そして(3)では、実行した SQL の結果を取得します。その際には(2)で取得した id キー値を指定して GET https://(hostname)/dbapi/v4/sql_jobs/(id) を実行して、その結果が先程のブラウザ画面のようなフォーマットで取得されていたのでした:
            :
            :
        if( body0 && body0.id ){
          console.log( { body0 } );
          var option1 = {
            url: 'https://' + settings.hostname + '/dbapi/v4/sql_jobs/' + body0.id,
            headers: { 'content-type': 'application/json', 'Authorization': 'Bearer ' + access_token, 'x-deployment-id': settings.deployment_id },
            method: 'GET'
          };
          request( option1, async function( err1, res1, body1 ){
            if( err1 ){
              console.log( { err1 } );
              res.status( 400 );
              res.write( JSON.stringify( { error: err1 }, null, 2 ) );
              res.end();
            }else{
              //. body1 は string
              body1 = JSON.parse( body1 );
              console.log( { body1 } );
              res.write( JSON.stringify( body1, null, 2 ) );
              res.end();
            }
          });
        }else{
          res.status( 400 );
          res.write( JSON.stringify( { error: body0 }, null, 2 ) );
          res.end();
        }
      }
    });
  }else{
    res.status( 400 );
    res.write( JSON.stringify( { error: 'no access_token' }, null, 2 ) );
    res.end();
  }
});


NoSQL とは違って、トランザクションを含む(時間のかかる)処理を実行する可能性もあるため、その間で処理をブロックしないようにこのような仕様で API が用意されているのだと思います。上の例では SQL の実行と結果の取得を続けて行って実行結果を返していますが、(途中に取得できる id をいったんクライアントに返すことで)これら2つの処理を別の REST API で分けて実行させることも可能になります。シングルスレッドの Node.js での実装を考慮すると、こちらのほうがより正しいといえるかもしれません。


【良い点・悪い点】
なんといっても「ラズベリーパイなどの、Db2 クライアントライブラリが提供されていないシステムから Db2 サーバーに接続してクエリーを実行できる」ようになったことが大きな改善点であると感じました。また時間のかかる処理を実行する際にも、まとめて実行して、その間の他のリクエストをブロックすることなく、後から結果を確認できるようになっている点もクラウド時代らしいといえます。

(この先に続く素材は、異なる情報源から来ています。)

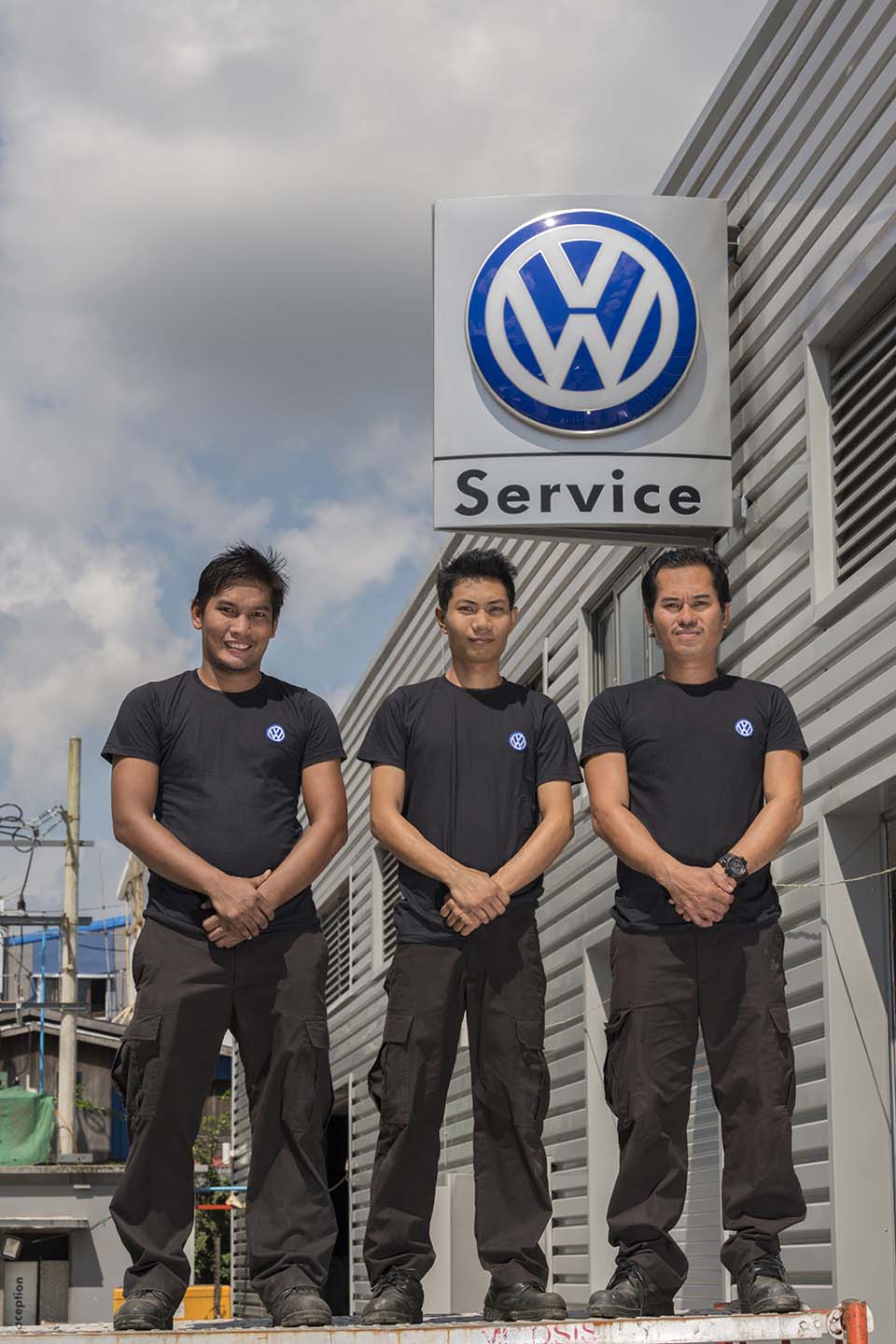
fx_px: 2613
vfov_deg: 28.8
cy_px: 672
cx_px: 448
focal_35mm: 70
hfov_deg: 19.5
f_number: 10
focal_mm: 70
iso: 80
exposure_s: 1/200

唯一残念な点は「プレースホルダー型の SQL に未対応」な点です。SQL を比較的安全に実行する上でよく使われるプレースホルダー型の SQL("SELECT * from xxxxx where id = ?" で、パラメーターの id を分けて送って実行する SQL)には現時点ではこの REST API では未対応のようで、現時点では開発者が気をつけて実装するか、(クライアントライブラリが提供されているシステムから)従来の専用ライブラリを使って実行する必要がありそうでした。